Las masas online son multitud de personas solas, de individuos conectados en sus cuartos propios, o distantes pero siempre frente a sus pantallas. La mayoría cansados de antemano por las exigencias de la época como para hacer la revolución. A no ser que haya conciencia o que todo esté perdido. Cuando todo está perdido (el trabajo, la dignidad, la posibilidad de futuro) o cuando hay conciencia, el sistema ya no domestica, la red puede ser instrumentalizada para la transformación social. El mundo se tambalea. Porque la red tendría la capacidad de favorecer la rebeldía y la alianza entre los que no tienen (no tenían) poder. Los individuos que han vivido y mirado por la ventana y de pronto lo pierden todo, pueden cohesionarse como multitud. E incluso entendiendo la multitud como un modo de ser abierto a desarrollos contradictorios, esa multitud pudiera ser política, potencial agente de transformación colectiva, pudiera convertirse en una suerte de pueblo, de ciudadanía no exenta de sujeto.
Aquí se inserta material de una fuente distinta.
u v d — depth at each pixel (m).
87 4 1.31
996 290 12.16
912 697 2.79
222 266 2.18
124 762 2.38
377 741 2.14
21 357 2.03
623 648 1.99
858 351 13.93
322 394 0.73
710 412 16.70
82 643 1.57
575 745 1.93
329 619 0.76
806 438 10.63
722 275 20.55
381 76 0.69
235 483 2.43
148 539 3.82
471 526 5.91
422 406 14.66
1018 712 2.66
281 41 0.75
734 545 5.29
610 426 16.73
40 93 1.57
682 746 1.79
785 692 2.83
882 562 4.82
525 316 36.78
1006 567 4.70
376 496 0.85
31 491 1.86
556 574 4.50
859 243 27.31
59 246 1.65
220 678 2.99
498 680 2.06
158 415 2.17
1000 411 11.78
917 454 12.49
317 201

Porque, ¿cuándo pasó que el poder político delegó la creación de espacio público en el capital de manera tan normalizada? ¿Cuándo pasó que los códigos de comportamiento (“me importas, te importo”) los marca el poder económico y no la ciudadanía que delega en los gestores de espacio público? ¿Cuándo las calles de dígitos definitivamente nacieron privatizadas?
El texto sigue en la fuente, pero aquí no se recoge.